Available data
■ ■ ■

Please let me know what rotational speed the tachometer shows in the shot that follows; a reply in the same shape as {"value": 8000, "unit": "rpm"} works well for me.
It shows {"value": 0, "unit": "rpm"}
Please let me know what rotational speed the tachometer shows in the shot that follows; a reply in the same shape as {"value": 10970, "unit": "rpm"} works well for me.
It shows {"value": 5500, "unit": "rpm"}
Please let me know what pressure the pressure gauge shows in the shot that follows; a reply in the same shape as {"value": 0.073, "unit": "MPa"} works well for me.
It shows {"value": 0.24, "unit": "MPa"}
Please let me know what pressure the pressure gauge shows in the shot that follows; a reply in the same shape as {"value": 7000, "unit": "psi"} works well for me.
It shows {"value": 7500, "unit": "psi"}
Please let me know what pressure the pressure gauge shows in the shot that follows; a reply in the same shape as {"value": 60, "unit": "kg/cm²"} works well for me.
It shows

■ ■ ■

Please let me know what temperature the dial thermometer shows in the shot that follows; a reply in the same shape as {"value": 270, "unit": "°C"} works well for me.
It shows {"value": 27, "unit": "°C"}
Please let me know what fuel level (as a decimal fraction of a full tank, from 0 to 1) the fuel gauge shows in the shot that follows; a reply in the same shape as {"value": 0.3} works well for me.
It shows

■ ■ ■

What you need to do
Pick out and copy every line of the items above that contains the word "fuel", matching case exactly.

Written solution
Please let me know what fuel level (as a decimal fraction of a full tank, from 0 to 1) the fuel gauge shows in the shot that follows; a reply in the same shape as {"value": 0.3} works well for me.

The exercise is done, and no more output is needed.